On March 22, Karl Rove, former deputy chief of staff under George W. Bush and a prevalent Republican commentator, made a host of thought-provoking remarks to conclude the University of Richmond’s 2017-2018 Sharp Viewpoint series.

Some of these remarks were endearingly corny, like the sales pitches for his book, "The Triumph of William McKinley." Some of them were touching, like his ancestors' story. And some of them were anecdotal and fascinating, like the election of 1800. But one part of his speech in particular had an especially stunning impact on the general audience: his impassioned appeal to resist xenophobia and to always remember the integral role of immigrants in the fabric of our nation.

It seemed as if the students in the largely progressive audience could scarcely believe it. How could these pro-immigrant sentiments come from a Bush Republican — a Protestant hillbilly who probably wants to disenfranchise women and revive Jim Crow? Who would have ever thought that conservatives were compassionate people?

In truth, most people before our generation. Between the insular influences of social media, the partisan fear-mongering of the press and the glaring lack of willingness to listen on the average college campus, my left-leaning contemporaries, as a whole, are depressingly incapable of imagining a conservative who values multiculturalism in addition to our proud nation. 

That these particular statements by Rove would provide such a culture shock is incredibly disheartening.

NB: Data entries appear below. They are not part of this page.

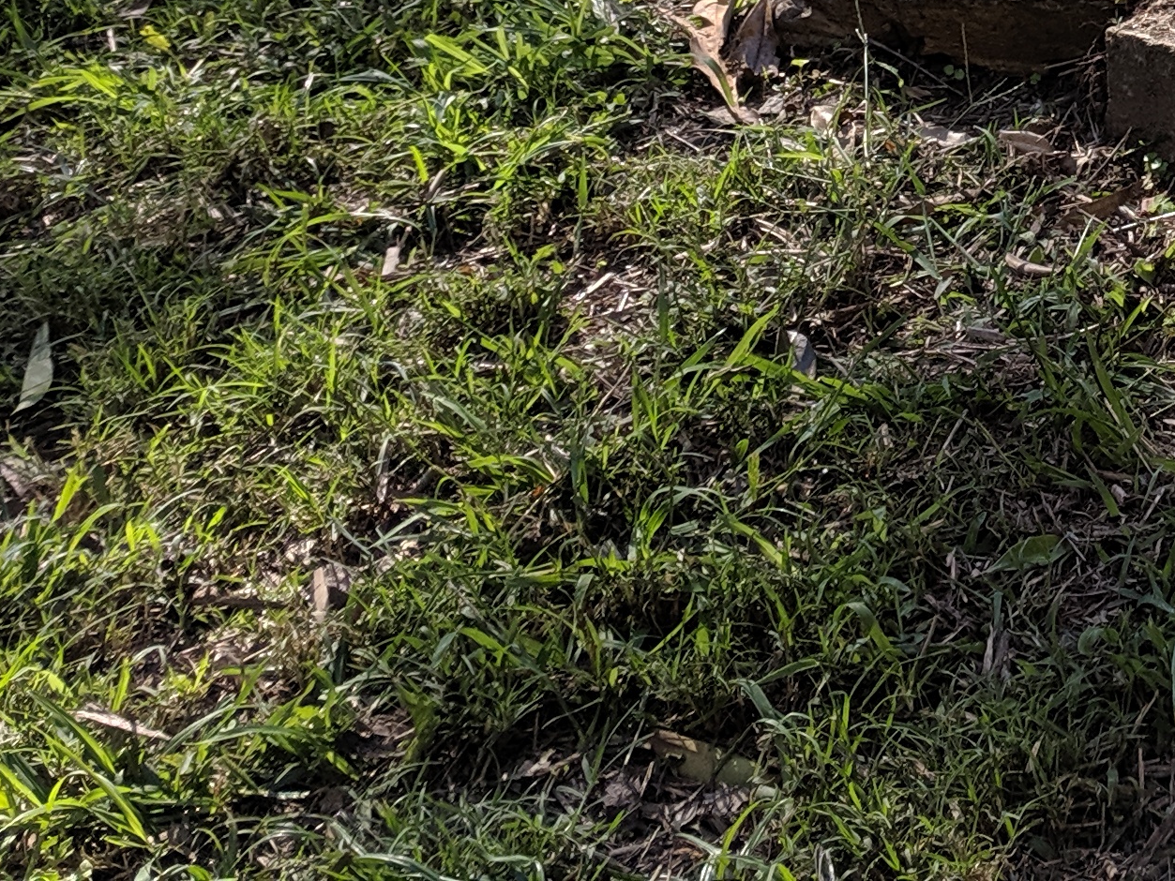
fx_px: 2852
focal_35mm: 84
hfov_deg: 21.4
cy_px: -539
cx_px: 1467
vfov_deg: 15.8
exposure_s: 1/396
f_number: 2
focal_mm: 4.67
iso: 50
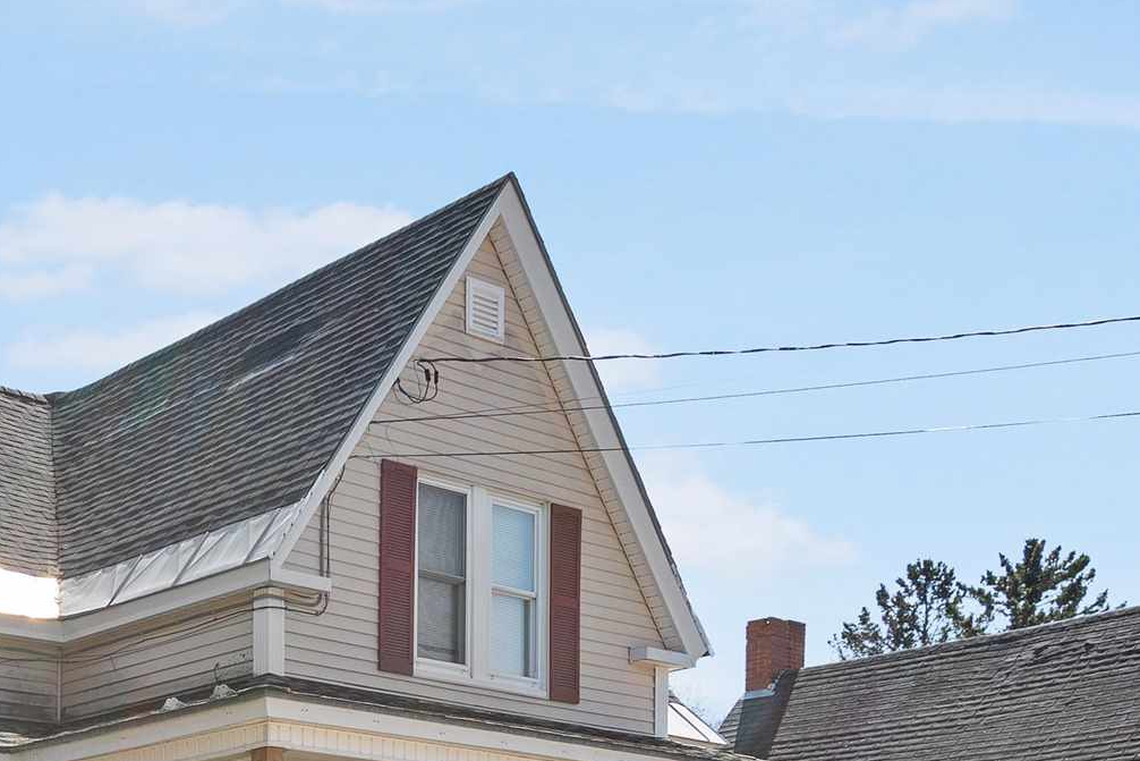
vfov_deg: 21.4
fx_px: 1837
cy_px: 959
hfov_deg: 30.7
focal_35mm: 58
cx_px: -117
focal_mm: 13
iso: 100
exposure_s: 1/250
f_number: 8
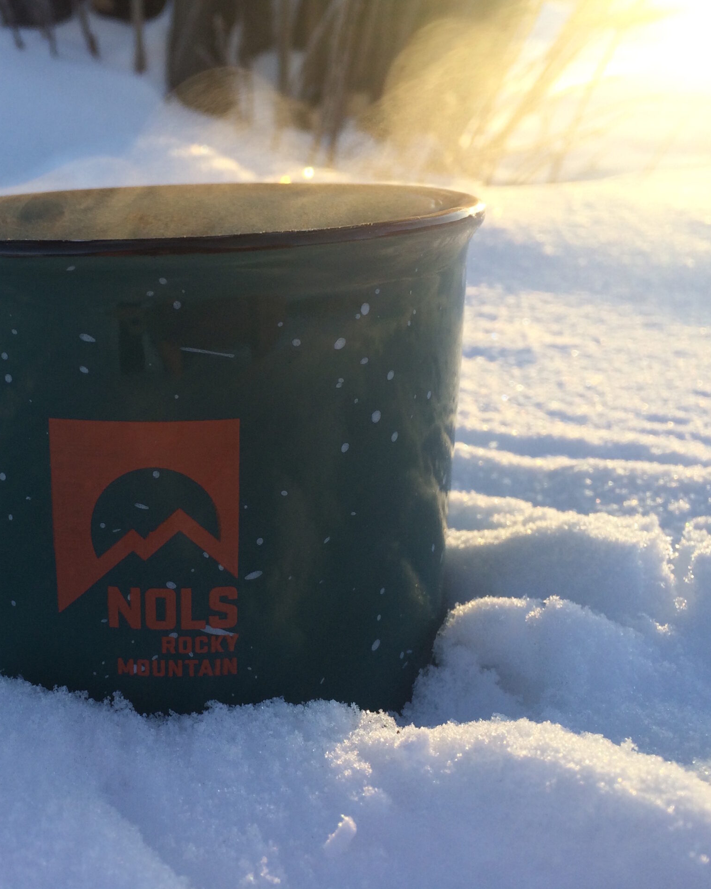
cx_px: 121
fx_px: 999
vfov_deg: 47.9
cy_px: 447
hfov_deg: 37.5
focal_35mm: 38
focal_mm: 4.15
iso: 32
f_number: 2.2
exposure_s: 1/376
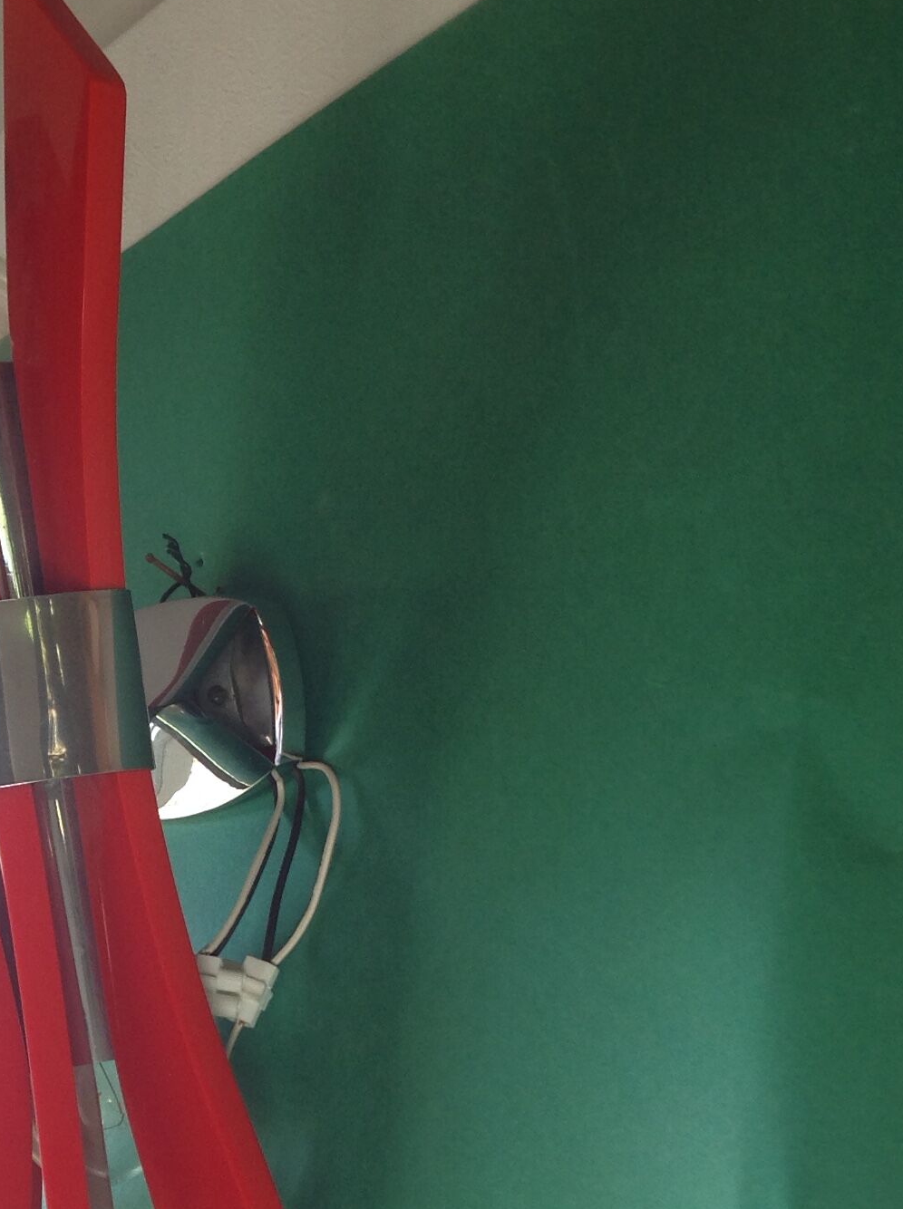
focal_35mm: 68
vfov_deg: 27.8
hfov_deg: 21.2
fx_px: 2372
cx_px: 148
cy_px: 1016
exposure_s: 1/40
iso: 50
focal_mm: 4.28
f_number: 2.4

Are we, as a nation, so divided that the extent of our love and understanding for our fellow citizens — real people with real stories and real problems — ought to be determined by Alec Baldwin’s latest comedic spoof of Donald Trump?

Of course, there is reason to hope that things will get better. Rove also pointed out that very few parts of our history are harmonious in any meaningful way, with crises not unlike ours threatening our dissolution as early as 1800. 

And yet, the American spirit is one that brings us together every time. Not everyone agrees with or supports all of his or her fellow citizens -- but overwhelmingly our tendency is to strive for a more perfect union. Not perfect, but better. There is no reason to believe that our social cleavages are irreconcilable or permanent, and five years from now there’s no telling what could happen.

None of this is to mean anyone should give up their respective "good fight.” If there is a cause you believe in, you should, within reason, keep at it. But if your cause is one that enables you to dismiss people you haven’t even met as immoral purists or scarecrows of the group’s worst elements, you have two choices: reevaluate your cause, or reevaluate yourself and your own values.

You may ask me — what do you suggest, Mr. Wise Guy? Funny you should ask! What I would do, if we wanted to lead more fulfilling lives with less bitterness and a greater understanding of other people, is to heed Rove’s call for optimism and unity. Our country’s had some rude political awakenings before, during and after 2016, but we’ve got to learn from them.

What I’ve gathered between our nation’s political upheaval surrounding the Trump era and Rove’s wisdom is this: ideologies do not define a person’s identity. Rather, a person’s identity defines their very unique ideology. It is my hope that by understanding this, we may grow closer as a community, and never again have to ask ourselves whether a Republican is actually capable of supporting undocumented migrants.